I was amazed to learn that she didn’t know yet. But her mood was more chipper and she was ready for the next step, whatever that was.
The dream ended. I woke the next morning to the sandy campground Patrick and I were still residing in, the red desert walls as painterly as before. Time passed, weeks. I have not dreamt of her again. But dreams of her always come and go in clusters. There will be large gaps of nothing, then she’ll suddenly appear over several nights. We would go shopping or hang out in this childhood home, prep for a party or something I don’t remember now. She was always fully dressed in her typical sweaters with long, straight hair. I would wake in good feeling, remember her at her best—her reality calm and full of everyday things, and occasionally I would dream that she came back from the dead, healthy and ready for round two.

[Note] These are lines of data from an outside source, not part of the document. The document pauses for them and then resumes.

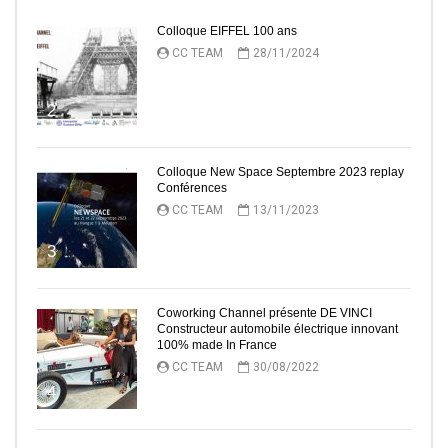
Colloque EIFFEL 100 ans
CC TEAM
28/11/2024
2
Colloque New Space Septembre 2023 replay
Conférences
CC TEAM
13/11/2023
3
Coworking Channel présente DE VINCI
Constructeur automobile électrique innovant
100% made In France
CC TEAM
30/08/2022
4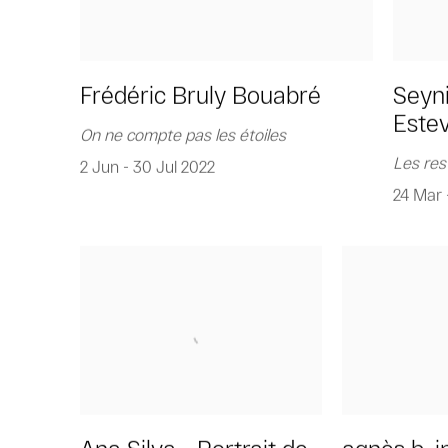
Frédéric Bruly Bouabré
Seyn
Este
On ne compte pas les étoiles
Les res
2 Jun - 30 Jul 2022
24 Mar 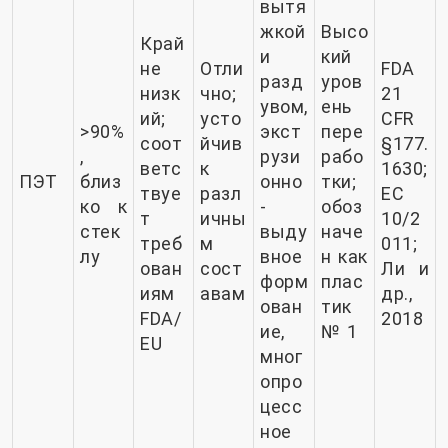
вытя
жкой
Высо
Край
и
кий
не
Отли
FDA
разд
уров
низк
чно;
21
увом,
ень
ий;
усто
CFR
>90%
экст
пере
соот
йчив
§177.
,
рузи
рабо
ветс
к
1630;
ПЭТ
близ
онно
тки;
твуе
разл
ЕС
ко к
-
обоз
т
ичны
10/2
стек
выду
наче
треб
м
011;
лу
вное
н как
ован
сост
Ли и
форм
плас
иям
авам
др.,
ован
тик
FDA/
2018
ие,
№ 1
EU
мног
опро
цесс
ное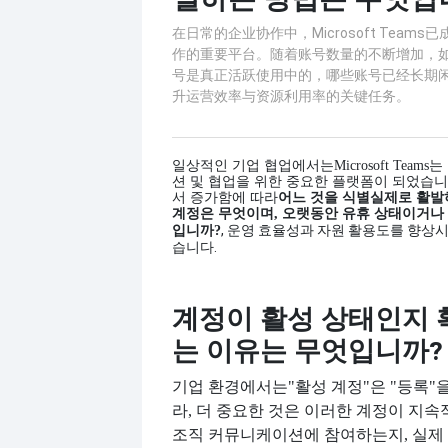
在日常的企业协作中，Microsoft Team
作的重要平台。随着账号数量的不断增加，如
号是真正活跃使用中的，哪些账号已经长期
升运营效率与资源利用率的关键任务。
일상적인 기업 협업에서는
Microsoft Tea
션 및 협업을 위한 중요한 플랫폼이 되었습니
서 증가함에 따라
어느 것을 식별
실제로 활발하
계정은 무엇이며, 오랫동안 유휴 상태이거나
, 운영 효율성과 자원 활용도를 향상
입니까?
습니다.
계정이 활성 상태인지 
는 이유는 무엇입니까?
기업 환경에서는
"활성 계정"은 "등록"
라, 더 중요한 것은 이러한 계정이 지
조직 커뮤니케이션에 참여하는지, 실제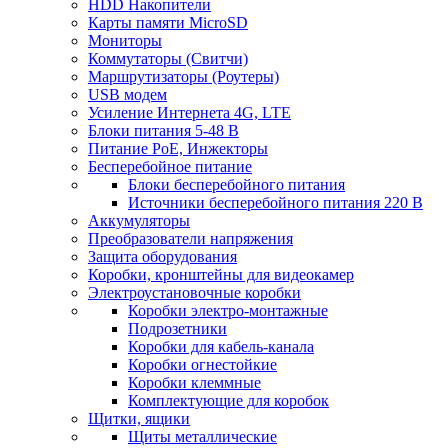
HDD Накопители
Карты памяти MicroSD
Мониторы
Коммутаторы (Свитчи)
Маршрутизаторы (Роутеры)
USB модем
Усиление Интернета 4G, LTE
Блоки питания 5-48 В
Питание PoE, Инжекторы
Бесперебойное питание
Блоки бесперебойного питания
Источники бесперебойного питания 220 В
Аккумуляторы
Преобразователи напряжения
Защита оборудования
Коробки, кронштейны для видеокамер
Электроустановочные коробки
Коробки электро-монтажные
Подрозетники
Коробки для кабель-канала
Коробки огнестойкие
Коробки клеммные
Комплектующие для коробок
Щитки, ящики
Щиты металлические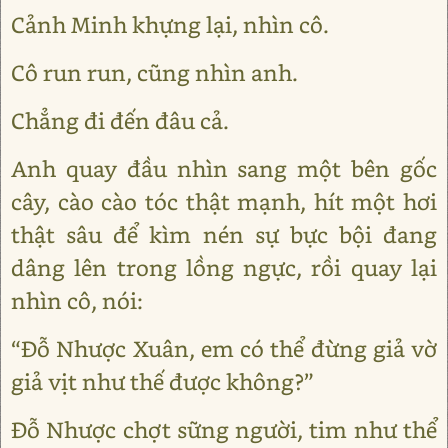
Cảnh Minh khựng lại, nhìn cô.
Cô run run, cũng nhìn anh.
Chẳng đi đến đâu cả.
Anh quay đầu nhìn sang một bên gốc
cây, cào cào tóc thật mạnh, hít một hơi
thật sâu để kìm nén sự bực bội đang
dâng lên trong lồng ngực, rồi quay lại
nhìn cô, nói:
“Đỗ Nhược Xuân, em có thể đừng giả vờ
giả vịt như thế được không?”
Đỗ Nhược chợt sững người, tim như thể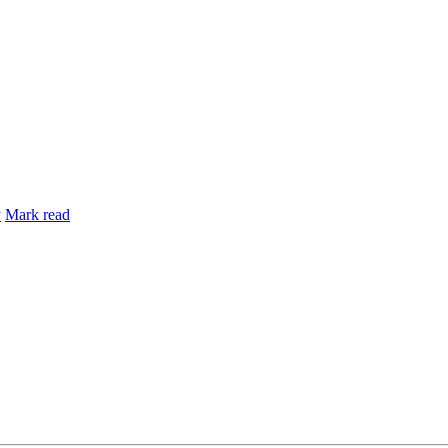
y
Mark read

I truly wonder why these last three dreams were strikingly different, and if I will conjure her in such a way again. But the beauty of it all is that these experiences are truly mine – mine to see and feel, to interpret and savor. It is possible my brain came up with a way to finally send her off into pleasantry, to help ease the emotional, mournful platform I’ve been holding her for seven and a half years. Sure, an underlying truth is that I fear following the same path and my mind is, of course, no stranger to these anxieties, however subconscious. I definitely fear premature death. I fear never understanding the truth. But the truth in this sense, I believe, is not really my place to know yet. Patience and time will tell it best; confidence in my own decisions and trust in the energy of this mystifying Universe; love from family and my devoted husband. This will all compile into a life well lived. And that is all I can do, isn’t it? Live. Write it down. Love and cherish the mother of my dreams. But all I really have to do is look in the mirror and there she is, a strange and deep transcendence of identity and love.